Hyakujo’s Fox
Whenever Hyakujo delivered a sermon, a certain old man was always there listening to it together with the monks; when they left the hall, he left also. One day,however he remained behind, and Hyakujo said to him, “Who may you be?” The old man replied, “Yes; I am not a human being. In the distant past, in the time of kasho Buddha, I was head monk here. On one occasion a certain monk asked me whether an enlightened man could fall again under the chain of cause and effect, and I answered that he could not. Thus I have been reborn a fox. I now beg you to release me from this rebirth by causing a change of mind through your words.” Then he asked Hyakujo, “Can an enlightened man fall again under the chain of cause and effect or not?” Hyakujo answered, “No one can set aside the law of cause and effect.” The old man immediately became enlightened, and making his bows, he said, “I am now released from rebirth as a fox and my body will be found on the other side of the mountain.

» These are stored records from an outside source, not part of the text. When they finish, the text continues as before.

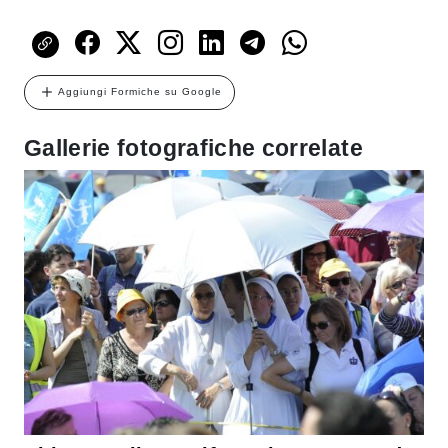
Aggiungi Formiche su Google
Gallerie fotografiche correlate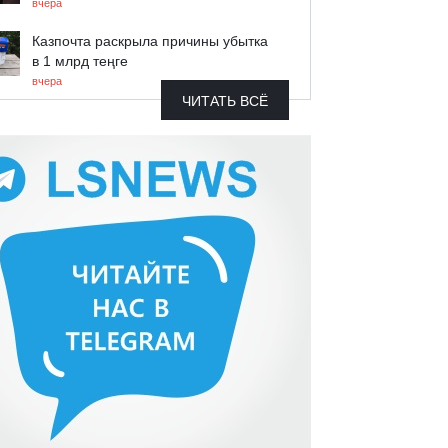
вчера
Казпочта раскрыла причины убытка
в 1 млрд теңге
вчера
ЧИТАТЬ ВСЁ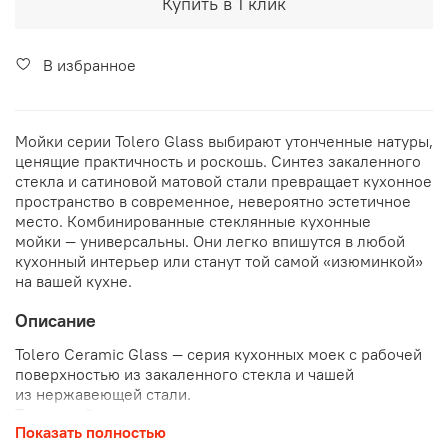
Купить в 1 клик
В избранное
Мойки серии Tolero Glass выбирают утонченные натуры,
ценящие практичность и роскошь. Синтез закаленного
стекла и сатиновой матовой стали превращает кухонное
пространство в современное, невероятно эстетичное
место. Комбинированные стеклянные кухонные
мойки — универсальны. Они легко впишутся в любой
кухонный интерьер или станут той самой «изюминкой»
на вашей кухне.
Описание
Tolero Ceramic Glass — серия кухонных моек с рабочей
поверхностью из закаленного стекла и чашей
из нержавеющей стали.
Термостойкое закаленное стекло
изготовлено
Показать полностью
по уникальной технологии и имеет толщину 8 мм.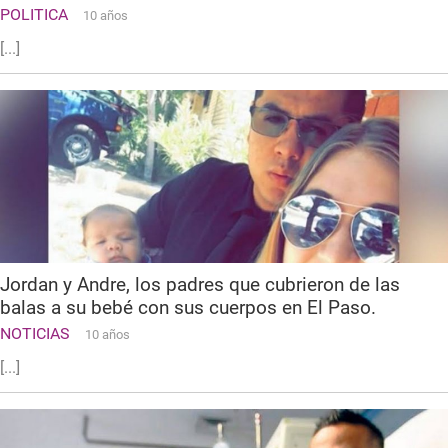
POLITICA
10 años
[...]
Jordan y Andre, los padres que cubrieron de las
balas a su bebé con sus cuerpos en El Paso.
NOTICIAS
10 años
[...]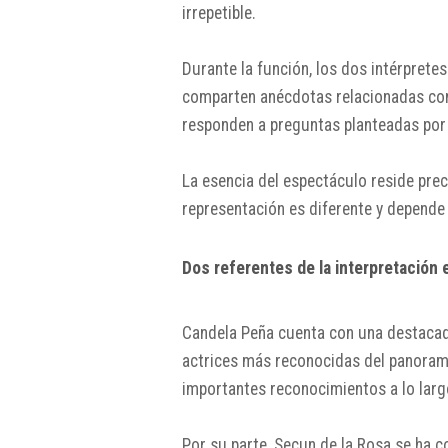
irrepetible.
Durante la función, los dos intérprete
comparten anécdotas relacionadas con e
responden a preguntas planteadas por e
La esencia del espectáculo reside prec
representación es diferente y depende
Dos referentes de la interpretación 
Candela Peña cuenta con una destacada 
actrices más reconocidas del panorama
importantes reconocimientos a lo larg
Por su parte, Secun de la Rosa se ha 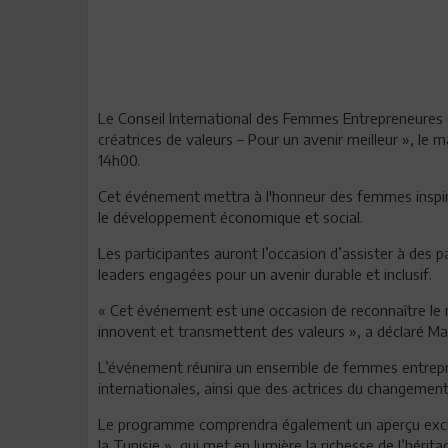
Le Conseil International des Femmes Entrepreneures
créatrices de valeurs – Pour un avenir meilleur », le 
14h00.
Cet événement mettra à l'honneur des femmes inspiran
le développement économique et social.
Les participantes auront l’occasion d’assister à de
leaders engagées pour un avenir durable et inclusif.
« Cet événement est une occasion de reconnaître le rôle
innovent et transmettent des valeurs », a déclaré M
L’événement réunira un ensemble de femmes entrepren
internationales, ainsi que des actrices du changement
Le programme comprendra également un aperçu exclusi
la Tunisie », qui met en lumière la richesse de l’hérit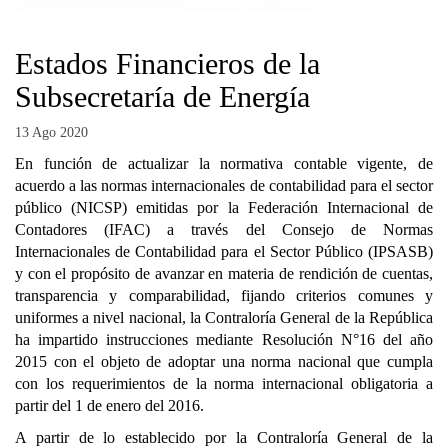
Estados Financieros de la
Subsecretaría de Energía
13 Ago 2020
En función de actualizar la normativa contable vigente, de
acuerdo a las normas internacionales de contabilidad para el sector
público (NICSP) emitidas por la Federación Internacional de
Contadores (IFAC) a través del Consejo de Normas
Internacionales de Contabilidad para el Sector Público (IPSASB)
y con el propósito de avanzar en materia de rendición de cuentas,
transparencia y comparabilidad, fijando criterios comunes y
uniformes a nivel nacional, la Contraloría General de la República
ha impartido instrucciones mediante Resolución N°16 del año
2015 con el objeto de adoptar una norma nacional que cumpla
con los requerimientos de la norma internacional obligatoria a
partir del 1 de enero del 2016.
A partir de lo establecido por la Contraloría General de la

I wish to make a request to you. Please bury me as a dead monk.” Hyakujo had the Karmadana, or deacon beat the clapper and informed the monks that after the midday meal there would be a funeral service for a dead monk. The monks thought this was odd, as all were in good health, nobody was in the hospital, and they wondered what the reason could be for this order. After they had eaten, Hyakujo led them to the foot of a rock on the farther side of the mountain, and with his staff poked the dead body of a fox and had it cremated.
In the evening Hyakujo ascended the rostrum in the hall and told the monks the whole story. Obaku thereupon asked the following question: “This old man made a mistake in his answer, and suffered reincarnation as a fox five hundred times, you say. But suppose every time he had answered he had not made a mistake what would of happened then?” Hyakujo replied, “Just come here to me, and I’ll tell you the answer!” Obaku then went up to Hyakujo–and boxed his ears. Hyakujo, clapping his hands and laughing, exclaimed, “I thought the barbarian had a red beard, but there is another one with a red beard!”
The Commentary
“Not falling into the law of cause and effect” –for what reason falling into a fox-life? “Not setting aside the law of cause and effect” –for what reason being released from a fox-life? If in regard to this you have the one (Buddha) eye, then you understand the former Hyakujo’s (=the old man’s) dramatic five hundred reincarnations that he received.
The Verse
Not falling, not darkening; –two faces, but one die.
Not darkening, not falling, –wrong! All wrong!